Wednesday, September 30, 2009

Clojure

Clojure is an incredible achievement.

I've been using it for three weeks now, and as far as I'm concerned it's the new lisp that we've been promised for so long, only much better. Lisp as McCarthy, Steele, and Sussman would have done it if they'd had the computers and the perspective we have.

A lisp where vectors and sets and maps are as important and as usable and behave in the same way as lists, and in fact where if you're not concerned about speed you actually may not be able to remember
which you're using.

A lisp where the code looks like python with brackets.

As well as that, it has a whole new paradigm for concurrency, which I've started to play with but wouldn't claim to understand, but which looks really good.

The third big feature is its interoperability with Java, and the huge libraries that this brings along for free.

At the moment, you can keep all that. Last time I tried to use a Java library from Java itself, for xml parsing, I gave up in disgust and went and rewrote my program in python because learning how python does it, and rewriting the whole program, was easier than learning how Java does it.

But I am told that this is a common reaction from people coming at clojure from lisp-y directions, and that actually after a few months, they regard it as a major strength.

And I have a friend who is a programmer doing an in-house system, who already has a great heap of Java to work with, who has taken up clojure entirely because it's a much easier way to write Java, and who doesn't really get the whole macros and code-is-data and functional programming thing yet.

And we have him now....

Well done Rich Hickey!

Beyond Satire

This is a very thought provoking article about the benefits to society from the collapse of large
software projects:

http://www.berglas.org/Articles/ImportantThatSoftwareFails/ImportantThatSoftwareFails.html

I literally can't tell whether it's meant seriously or not. And obviously I am too lazy to check his facts in even the most cursory way.

The thesis is that the size of the Australian Tax Office is politically determined at about 1% of GDP,
and that the vast office productivity gains that have occurred since the 1960s have been entirely swallowed up by expanding regulation.
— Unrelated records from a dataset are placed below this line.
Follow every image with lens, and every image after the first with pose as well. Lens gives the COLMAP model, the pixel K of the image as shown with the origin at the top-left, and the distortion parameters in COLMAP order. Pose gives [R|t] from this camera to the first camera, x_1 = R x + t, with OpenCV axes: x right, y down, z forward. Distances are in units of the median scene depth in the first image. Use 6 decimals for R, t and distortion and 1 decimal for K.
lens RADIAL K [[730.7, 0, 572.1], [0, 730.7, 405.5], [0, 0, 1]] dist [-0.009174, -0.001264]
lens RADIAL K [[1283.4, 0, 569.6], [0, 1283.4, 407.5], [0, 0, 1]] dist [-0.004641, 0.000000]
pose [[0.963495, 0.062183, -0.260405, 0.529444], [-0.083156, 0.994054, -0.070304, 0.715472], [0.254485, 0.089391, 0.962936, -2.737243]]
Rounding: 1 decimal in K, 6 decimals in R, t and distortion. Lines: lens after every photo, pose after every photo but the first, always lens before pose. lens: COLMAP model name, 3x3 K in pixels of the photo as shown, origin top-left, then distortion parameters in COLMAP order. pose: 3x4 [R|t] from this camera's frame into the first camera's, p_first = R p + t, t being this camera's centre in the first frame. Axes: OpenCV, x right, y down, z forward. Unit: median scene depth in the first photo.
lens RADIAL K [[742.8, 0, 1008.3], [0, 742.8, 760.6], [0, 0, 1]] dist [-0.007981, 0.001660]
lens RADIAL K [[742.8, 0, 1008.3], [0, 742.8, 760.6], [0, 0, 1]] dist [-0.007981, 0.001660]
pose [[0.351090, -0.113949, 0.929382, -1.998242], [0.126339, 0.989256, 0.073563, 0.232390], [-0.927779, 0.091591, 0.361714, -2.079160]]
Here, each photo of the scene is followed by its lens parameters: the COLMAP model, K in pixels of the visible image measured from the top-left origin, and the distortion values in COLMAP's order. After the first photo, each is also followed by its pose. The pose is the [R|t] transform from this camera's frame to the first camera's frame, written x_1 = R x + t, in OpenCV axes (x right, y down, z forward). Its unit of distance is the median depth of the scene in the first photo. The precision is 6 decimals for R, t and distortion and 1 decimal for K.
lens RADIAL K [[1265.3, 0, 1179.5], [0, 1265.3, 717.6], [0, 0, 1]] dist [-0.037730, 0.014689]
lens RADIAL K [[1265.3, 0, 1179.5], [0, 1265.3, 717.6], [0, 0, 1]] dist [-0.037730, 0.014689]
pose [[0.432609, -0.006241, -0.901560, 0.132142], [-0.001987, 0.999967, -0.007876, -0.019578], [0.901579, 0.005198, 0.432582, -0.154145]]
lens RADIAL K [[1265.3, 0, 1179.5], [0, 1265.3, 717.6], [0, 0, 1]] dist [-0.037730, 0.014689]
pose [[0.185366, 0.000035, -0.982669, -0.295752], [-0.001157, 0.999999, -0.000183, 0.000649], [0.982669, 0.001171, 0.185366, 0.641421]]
There's a lovely statistic about productivity in kilopages of tax regulations administered per unit GDP which shows that the ability of the tax office to administer regulation has gone through the roof while the number of people working there has stayed constant.

The article ties in quite nicely with my theory that the bewildering complexity of tax laws may be the result of an arms race between the Government and the population.

If we can also assume that computerization makes private accountants more productive, which is to say that more real citizens can use their services, then there will be more money flowing through the loopholes that accountants will find, hence more regulations and complexity to close the loopholes.

There is a monster here that feeds on itself, absorbing a reasonably fixed percentage of everybody's effort in activities that nobody enjoys.

I wonder if there is a way to tame it?

Or perhaps we should just marvel at the beauty of it all, as we do with lions and antelopes.

Tuesday, September 29, 2009

I like walls.

Just now I saw an advert for Windows in the Times. Leaving apart the question of why on earth Microsoft has to advertise, I'm not sure that "Windows. Life without walls." is the best strapline.

I can't remember who first said it, but:

In a world without walls, who needs windows and gates?

Besides, what's wrong with walls? I like walls. The walls of my house, for instance. Without them I would be cold, and I would have no things. And probably lots of viruses.

Tuesday, September 22, 2009

Extraordinary Foresight

This is one of the most impressive articles I've ever read:

http://www.joelonsoftware.com/items/2007/09/18.html

Admittedly it's an argument by analogy, but it's a damned good analogy.
Lisp/Paul Graham fans will find themselves laughing towards the end, but it's not really about either.

However, it's two years old now. I can't see what's gone wrong with the argument. Where's NewSDK?

Tuesday, September 8, 2009

Mavis Batey at Bletchley

From the Times of Monday September 7th 2009

At Bletchley she met her future husband, Keith, a Cambridge mathematician. Their romance did not get off to a good start. "I dropped my pencil to see if he would pick it up. He said, 'You've dropped your pencil'."